Abstract

Robotic surgery might have an advantage over conventional laparoscopy for colonic diverticulitis. We intend to compare both approaches in the elective management of left side diverticulitis. The National Surgical Quality Improvement Program (NSQIP) database (2012-2014) was surveyed for patients undergoing elective left/sigmoid colectomy for diverticulitis. Patient demographics, co-morbidities, disease complexity, and intraoperative details were matched on propensity scores derived from logistic regression model. We identified 441 robotic and 6584 laparoscopic cases. Mean age was 56.8years. Mean BMI was 29.5, and 46.5% of patients were males.
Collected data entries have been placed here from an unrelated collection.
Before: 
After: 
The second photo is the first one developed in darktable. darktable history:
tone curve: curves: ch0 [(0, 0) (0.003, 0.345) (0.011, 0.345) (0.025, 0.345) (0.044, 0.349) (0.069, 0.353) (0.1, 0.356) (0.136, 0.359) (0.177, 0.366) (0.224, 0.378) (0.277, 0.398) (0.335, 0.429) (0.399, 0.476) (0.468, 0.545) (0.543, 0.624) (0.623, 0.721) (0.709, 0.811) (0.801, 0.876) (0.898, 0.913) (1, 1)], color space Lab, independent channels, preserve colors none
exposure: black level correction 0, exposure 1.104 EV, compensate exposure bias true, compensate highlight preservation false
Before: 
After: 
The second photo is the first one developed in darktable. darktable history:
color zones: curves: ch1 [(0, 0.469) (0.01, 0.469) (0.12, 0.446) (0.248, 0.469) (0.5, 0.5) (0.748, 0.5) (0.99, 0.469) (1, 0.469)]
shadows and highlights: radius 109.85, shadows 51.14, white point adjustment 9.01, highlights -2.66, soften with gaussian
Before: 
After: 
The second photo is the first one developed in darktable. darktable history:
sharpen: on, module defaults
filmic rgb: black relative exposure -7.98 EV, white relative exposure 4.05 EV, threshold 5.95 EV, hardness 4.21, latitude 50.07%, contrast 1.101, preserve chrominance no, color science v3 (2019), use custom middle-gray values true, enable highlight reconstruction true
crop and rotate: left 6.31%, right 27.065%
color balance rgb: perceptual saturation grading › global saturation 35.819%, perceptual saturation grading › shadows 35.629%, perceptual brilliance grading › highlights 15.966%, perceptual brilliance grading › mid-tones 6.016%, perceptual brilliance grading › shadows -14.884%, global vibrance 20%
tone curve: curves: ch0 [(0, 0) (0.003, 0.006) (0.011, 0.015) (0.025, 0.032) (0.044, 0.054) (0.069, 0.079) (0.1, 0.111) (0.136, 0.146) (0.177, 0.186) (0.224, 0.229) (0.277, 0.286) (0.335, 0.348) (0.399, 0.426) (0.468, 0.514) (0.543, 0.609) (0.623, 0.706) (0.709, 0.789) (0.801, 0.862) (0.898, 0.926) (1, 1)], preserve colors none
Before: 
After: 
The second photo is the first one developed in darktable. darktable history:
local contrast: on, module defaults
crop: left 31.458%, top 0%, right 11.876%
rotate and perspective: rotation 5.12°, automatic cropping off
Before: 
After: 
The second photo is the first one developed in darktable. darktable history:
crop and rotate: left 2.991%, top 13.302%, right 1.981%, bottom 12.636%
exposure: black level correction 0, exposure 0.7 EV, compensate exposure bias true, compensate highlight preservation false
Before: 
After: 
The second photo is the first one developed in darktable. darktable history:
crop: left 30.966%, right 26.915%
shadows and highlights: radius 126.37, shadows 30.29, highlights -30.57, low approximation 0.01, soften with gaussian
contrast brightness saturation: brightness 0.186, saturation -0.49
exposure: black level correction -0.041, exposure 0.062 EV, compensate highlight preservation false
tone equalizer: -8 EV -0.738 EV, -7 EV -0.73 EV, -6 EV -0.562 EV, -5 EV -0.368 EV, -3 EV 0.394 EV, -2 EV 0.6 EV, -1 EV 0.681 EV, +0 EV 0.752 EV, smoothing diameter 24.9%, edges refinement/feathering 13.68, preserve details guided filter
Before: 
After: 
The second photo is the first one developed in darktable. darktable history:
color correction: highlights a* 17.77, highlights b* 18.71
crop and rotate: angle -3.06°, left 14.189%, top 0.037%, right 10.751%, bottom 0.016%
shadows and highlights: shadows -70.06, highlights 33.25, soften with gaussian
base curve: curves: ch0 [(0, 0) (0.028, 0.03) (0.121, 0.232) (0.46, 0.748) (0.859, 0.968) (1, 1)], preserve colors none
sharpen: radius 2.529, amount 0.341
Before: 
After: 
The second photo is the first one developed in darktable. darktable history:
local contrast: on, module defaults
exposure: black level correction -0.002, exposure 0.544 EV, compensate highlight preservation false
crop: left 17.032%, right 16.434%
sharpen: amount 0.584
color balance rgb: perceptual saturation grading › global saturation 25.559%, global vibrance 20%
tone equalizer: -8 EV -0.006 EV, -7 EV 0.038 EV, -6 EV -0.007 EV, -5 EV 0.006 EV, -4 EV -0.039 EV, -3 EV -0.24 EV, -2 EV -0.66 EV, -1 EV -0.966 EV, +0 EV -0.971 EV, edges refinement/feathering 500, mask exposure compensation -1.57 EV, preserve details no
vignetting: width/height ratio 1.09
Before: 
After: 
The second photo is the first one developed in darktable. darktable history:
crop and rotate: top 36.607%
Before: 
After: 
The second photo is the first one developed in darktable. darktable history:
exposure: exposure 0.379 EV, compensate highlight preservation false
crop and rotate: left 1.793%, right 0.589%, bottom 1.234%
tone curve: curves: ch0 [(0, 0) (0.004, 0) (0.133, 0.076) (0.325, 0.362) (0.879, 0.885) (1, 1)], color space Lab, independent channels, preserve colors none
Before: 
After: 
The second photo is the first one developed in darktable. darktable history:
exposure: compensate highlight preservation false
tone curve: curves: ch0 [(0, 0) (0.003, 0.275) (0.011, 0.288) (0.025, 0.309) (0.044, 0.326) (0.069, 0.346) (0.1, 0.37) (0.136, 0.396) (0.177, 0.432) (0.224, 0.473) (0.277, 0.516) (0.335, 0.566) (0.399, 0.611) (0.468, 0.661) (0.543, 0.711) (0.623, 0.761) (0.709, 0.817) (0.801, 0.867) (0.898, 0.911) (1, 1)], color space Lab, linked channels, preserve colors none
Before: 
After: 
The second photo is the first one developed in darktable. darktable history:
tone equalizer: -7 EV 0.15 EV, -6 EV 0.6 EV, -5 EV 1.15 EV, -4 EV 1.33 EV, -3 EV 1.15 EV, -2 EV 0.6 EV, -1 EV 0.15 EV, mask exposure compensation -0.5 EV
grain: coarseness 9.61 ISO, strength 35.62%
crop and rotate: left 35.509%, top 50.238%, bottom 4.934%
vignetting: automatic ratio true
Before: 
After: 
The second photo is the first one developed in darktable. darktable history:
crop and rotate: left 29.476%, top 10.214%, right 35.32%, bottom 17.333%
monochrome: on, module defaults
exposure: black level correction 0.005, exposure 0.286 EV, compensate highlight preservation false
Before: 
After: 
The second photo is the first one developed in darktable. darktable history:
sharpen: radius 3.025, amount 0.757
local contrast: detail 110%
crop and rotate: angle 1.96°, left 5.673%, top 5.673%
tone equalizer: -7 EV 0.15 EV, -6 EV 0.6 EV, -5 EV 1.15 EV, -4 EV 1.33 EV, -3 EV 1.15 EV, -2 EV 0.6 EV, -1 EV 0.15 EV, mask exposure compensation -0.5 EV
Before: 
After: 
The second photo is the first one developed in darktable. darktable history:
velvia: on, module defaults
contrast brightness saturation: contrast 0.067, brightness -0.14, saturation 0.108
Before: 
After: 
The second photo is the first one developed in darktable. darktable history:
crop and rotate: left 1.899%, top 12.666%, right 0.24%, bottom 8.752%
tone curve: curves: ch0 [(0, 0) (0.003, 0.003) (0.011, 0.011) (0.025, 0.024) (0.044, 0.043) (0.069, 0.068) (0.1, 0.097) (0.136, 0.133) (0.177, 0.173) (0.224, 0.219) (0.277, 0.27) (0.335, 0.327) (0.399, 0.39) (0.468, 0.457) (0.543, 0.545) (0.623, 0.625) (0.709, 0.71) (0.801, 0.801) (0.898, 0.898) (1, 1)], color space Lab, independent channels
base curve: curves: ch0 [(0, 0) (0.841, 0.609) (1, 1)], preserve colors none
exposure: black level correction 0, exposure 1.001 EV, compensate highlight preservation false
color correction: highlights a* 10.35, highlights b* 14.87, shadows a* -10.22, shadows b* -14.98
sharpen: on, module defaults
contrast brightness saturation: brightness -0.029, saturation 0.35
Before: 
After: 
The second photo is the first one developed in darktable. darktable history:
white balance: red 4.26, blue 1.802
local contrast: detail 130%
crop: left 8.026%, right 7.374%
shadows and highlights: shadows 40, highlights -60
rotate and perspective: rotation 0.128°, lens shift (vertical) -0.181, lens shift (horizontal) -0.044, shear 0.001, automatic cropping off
Low preoperative albumin (< 3.5mg/dl, 11.1% vs. 6.8%, p = 0.003), splenectomy (0.45% vs. 0.05%, p = 0.002), and enterotomy repair (1.1% vs. 0.4%, p = 0.029) were higher in the robotic group than the laparoscopic group. Hand assistance (35.8% vs. 42.9%, p = 0.003), splenic flexure takedown (41.5% vs. 49.2%, p = 0.002), and ureteric stent placement (18.6% vs. 23.5%, p = 0.017) were less common in the robotic group than the laparoscopic group. Case-matched analysis showed that robotic surgery was associated with shorter hospital stay (3.89 ± 2.18days vs. 4.75 ± 3.25days, p < 0.001), lower conversion rate (7.5% vs. 14.3%, p = 0.001), and longer operative time (219.2 ± 95.6min vs. 188.8 ± 82.3min, p < 0.001) than laparoscopic surgery. Robotic approach was associated with lower overall morbidity in multivariate analysis (OR = 0.72, 95% CI = 0.55-0.96), but not in case-matched analysis (14.4% vs. 19.2%, p = 0.058). Robotic surgery is associated with shorter hospital stay and lower conversion rate and may offer lower overall morbidity than laparoscopy after elective left side colectomy for diverticulitis. Controlled prospective studies are needed to confirm these findings.